Ask HN: What's your favourite non-US movie/series and why? - yesenadam
Preferably non-USA, preferably not in English. They&#x27;re already vastly overrepresented in online lists. Your favourite, or maybe top 3, and why. Thank you!
======
yesenadam
_Die Wand_ ( _The Wall_ , 2012, Austria) - A woman on holiday in the mountains
is suddenly trapped behind an invisible wall, with only animals as
companions... The movie goes deep into human nature, how we live with nature
and other life forms, and is comparably profound with the best writing on
those subjects. Incredible.

 _The Sea That Thinks_ (2000, Netherlands) - About the self, self-reference,
meta-(meta-meta-)narrative, consciousness, illusion.. Wonderfully well-
constructed.

2 of Kurosawa's: _Dersu Uzala_ (1974), the story of the friendship of a
Russian military map-maker and a Siberian hunter. Fascinating encounter of
city man and nomadic hunter, two incompatible modes of living. (I think Yoda
is based on Dersu, as _Star Wars_ was based on _Hidden Fortress_ ) ..and
_Ikiru_ (1952), about a boring goverment office worker who learns he's dying
and wants to do something meaningful with his life at last.

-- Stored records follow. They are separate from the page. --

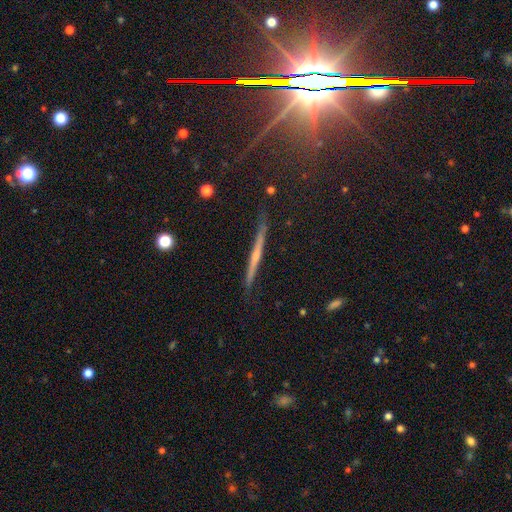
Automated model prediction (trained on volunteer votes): Smooth or featured: featured or disk — 62% (smooth — 27%)
Edge-on disk: yes — 97% (no — 3%)
Edge-on bulge: none — 55% (rounded — 36%)
Merging: none — 85% (minor disturbance — 11%)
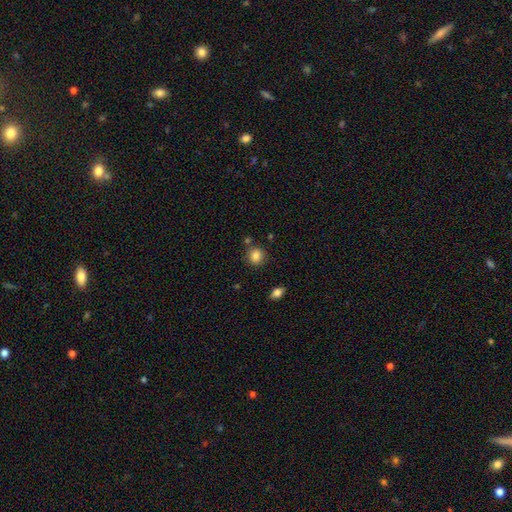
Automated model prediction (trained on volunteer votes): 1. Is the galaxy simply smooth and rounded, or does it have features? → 84% smooth, 10% star or artifact, 5% featured or disk.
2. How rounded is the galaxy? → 80% round, 19% in between, 1% cigar-shaped.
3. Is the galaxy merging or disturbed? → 79% none, 11% minor disturbance, 7% merger, 3% major disturbance.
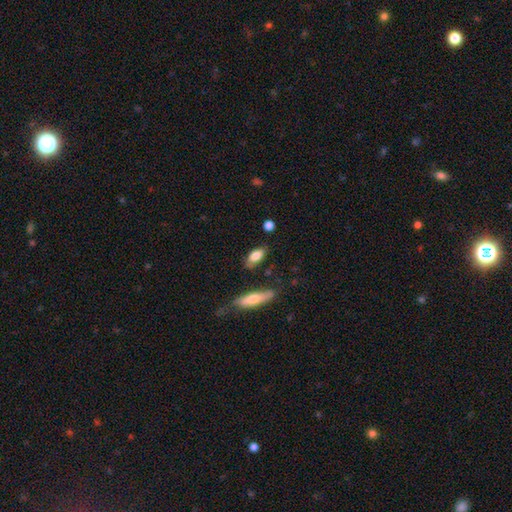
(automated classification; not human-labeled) The model was most divided on "merging": none: 71%, minor disturbance: 20%, major disturbance: 5%, merger: 4%. More confident: how rounded — in between (81%); smooth or featured — smooth (78%).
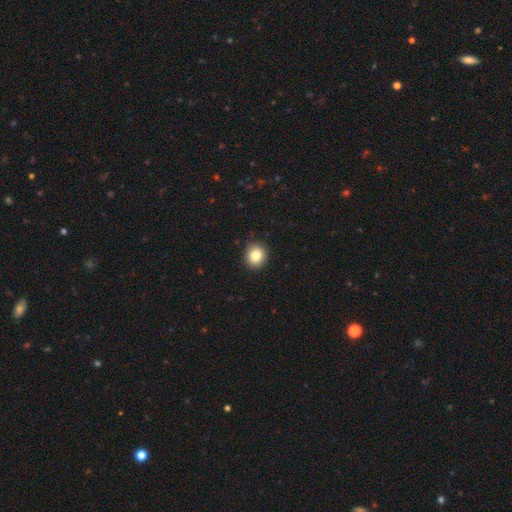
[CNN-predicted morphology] Smooth or featured? smooth (82%)
How rounded? round (84%)
Merging? none (90%)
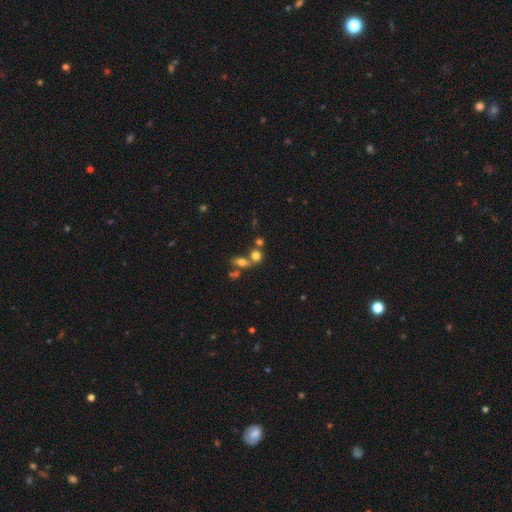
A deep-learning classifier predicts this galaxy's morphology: This is likely a smooth galaxy (72%). How rounded: likely round (60%). Merging: possibly none (46%).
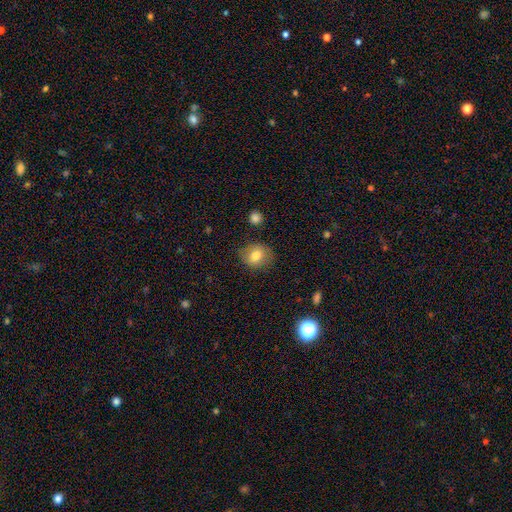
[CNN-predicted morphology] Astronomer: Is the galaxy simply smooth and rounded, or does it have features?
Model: smooth — 76%.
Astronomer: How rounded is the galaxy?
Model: round — 64%.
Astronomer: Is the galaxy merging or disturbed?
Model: none — 81%.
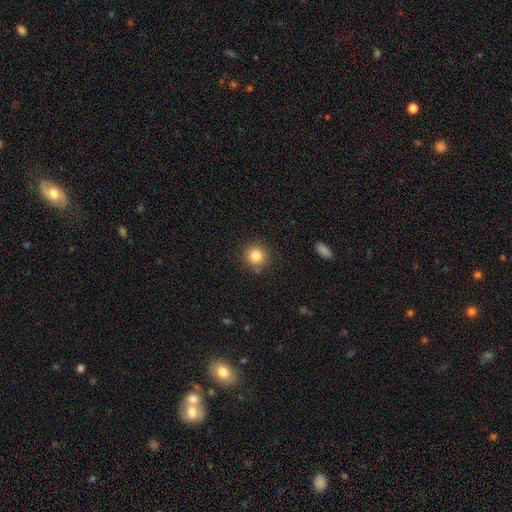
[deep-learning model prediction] This is clearly a smooth galaxy (84%). How rounded: clearly round (93%). Merging: clearly none (88%).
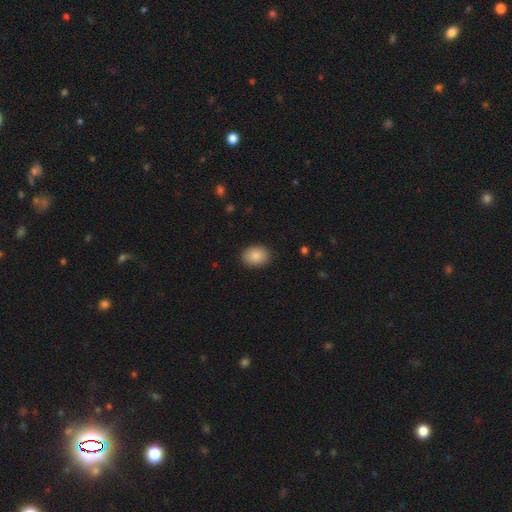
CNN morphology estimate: type=smooth (88%); roundness=in between (69%); merging=none (89%).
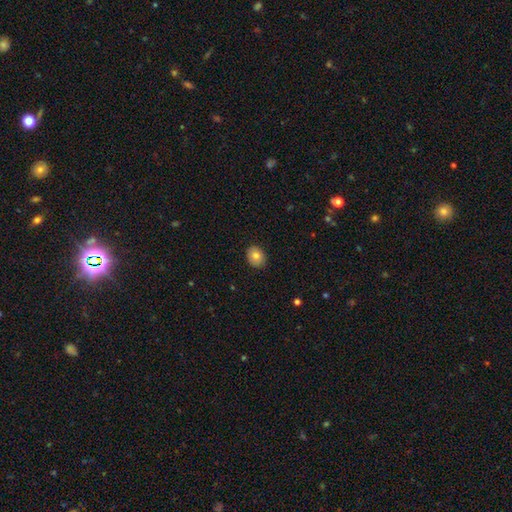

Series: My favourites are from France ( _Engrenages_ , _Les hommes de l’ombre_
, _Le Bureau des Légendes_ , _Un Village Français_ ) and Denmark ( _Borgen_ ,
_Arvingerne_ , _Herrens veje_ / _Ride Upon the Storm_ ). Maybe _Un Village
Français_ gets my top vote, the epic (7 seasons) story of a French village
under Nazi occupation - the politicians, Resistance, communists, militia,
Nazis, collaborators, Jews, businessmen etc. Unforgettably touching.